- Born: c. 124 BC
- Died: 82 BC Senate house at Rome
- Resting place: Corpse thrown into the Tiber
- Office: Tribune of the plebs (90 BC) Praetor
- Children: Possibly 1 son

= Gaius Papirius Carbo Arvina =

Roman politician and orator (c.124–82 BC)

Gaius Papirius Carbo Arvina (c. 124 – 82 BC) was a Roman orator and politician. He was an opponent of the reforms championed by the tribune Marcus Livius Drusus and the orator Lucius Licinius Crassus, and held the plebeian tribunate the year following Drusus's murder. He held senior state positions in the interlude between the civil wars of 87 and 83 BC, when his cousin, Gnaeus Carbo, dominated the government. Nevertheless, during the war in 82 his loyalty was seen as suspect, causing Arvina to be murdered by government agents during a meeting of the Senate.

==Life==
Gaius Papirius Carbo Arvina belonged to a large generation of Roman orators whose members were all born around 124 BC and flourished during the youth of Cicero. He came from a family (the Papirii Carbones) which was prominent in Roman politics and the Senate during the late 2nd century and early 1st century BC. His father, Gaius Papirius Carbo, consul in 120 BC, had been an ally of the Gracchi brothers, deserting their cause after their deaths, only to commit suicide in 119 BC after being prosecuted by the young and rising orator Lucius Licinius Crassus.

Arvina grew up with bitter resentment for Crassus and was said to have conceived a lifelong enmity towards him. In 94 BC, Arvina followed Crassus to Gaul, of which the latter had been appointed governor, with the secret intention of gathering evidence with which he might prosecute Crassus for maladministration. Not only did Carbo find nothing incriminating within the governor's impeccable administration, but Crassus found out about Carbo's intentions and decided, to the surprise of later commentators, to incorporate him into his close circle of advisors. As a result, "the keen and bitter Carbo got nothing from his trip to Gaul, except the realization that his father had been guilty and had been sent into exile by a man of complete integrity".

In 91 BC, Carbo Arvina was an opponent of the abortive political reforms promoted by Crassus and his pupil, the tribune Marcus Livius Drusus. The following year he was a tribune of the plebs, and was very frequently seen giving speeches in the Rostra (denouncing Drusus, who had been murdered the previous year, in one of them).

During the interlude between the civil wars of 87 and 82 BC, Arvina made some rare appearances in the courts as an advocate; Cicero describes him as one of the few orators of note still active at the time. He cooperated carefully with the government at the time, which was dominated by Cornelius Cinna and Arvina's cousin, Gnaeus Carbo, and held the office of praetor in one of those years. In 82 BC, during the government's civil war against the renegade general Sulla, the faction in power became suspicious of Arvina's loyalty, notwithstanding his relation to the consul Gnaeus Carbo, and arranged for him and other unreliable senators to be murdered during a senate meeting in the Curia Hostilia. According to Appian, he was slain while still seated. His head was torn off, affixed to a cross, and set up on public display, whereas his corpse was thrown into the Tiber river.

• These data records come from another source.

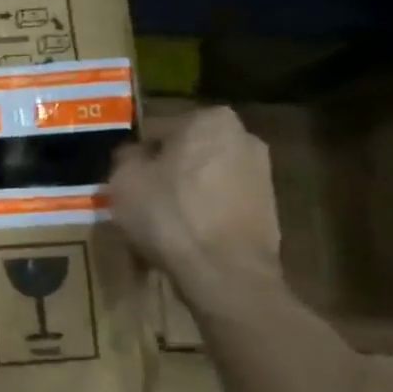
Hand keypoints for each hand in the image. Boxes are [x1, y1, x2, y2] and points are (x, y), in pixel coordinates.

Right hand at [110, 107, 280, 283]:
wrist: (224, 272)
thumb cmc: (169, 214)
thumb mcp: (124, 179)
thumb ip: (126, 157)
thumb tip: (134, 156)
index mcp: (210, 119)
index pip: (156, 129)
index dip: (135, 154)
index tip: (123, 177)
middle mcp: (244, 136)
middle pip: (186, 151)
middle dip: (165, 169)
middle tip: (140, 196)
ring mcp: (262, 173)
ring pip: (204, 176)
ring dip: (184, 191)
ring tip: (160, 219)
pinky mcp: (268, 207)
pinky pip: (221, 201)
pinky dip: (203, 212)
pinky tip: (185, 234)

Cicero, who heard the tribunes of 90 BC speak in the popular assemblies, identified Arvina as a second class orator, and described his style of rhetoric as follows: "his language was tolerably nervous, he spoke with ease, and there was an air of authority in his address that was perfectly natural". Cicero also considered him the only member of the Papirius Carbo family who was a good citizen. Arvina may be the father of Gaius Papirius Carbo, a senator condemned for extortion while as governor of Bithynia.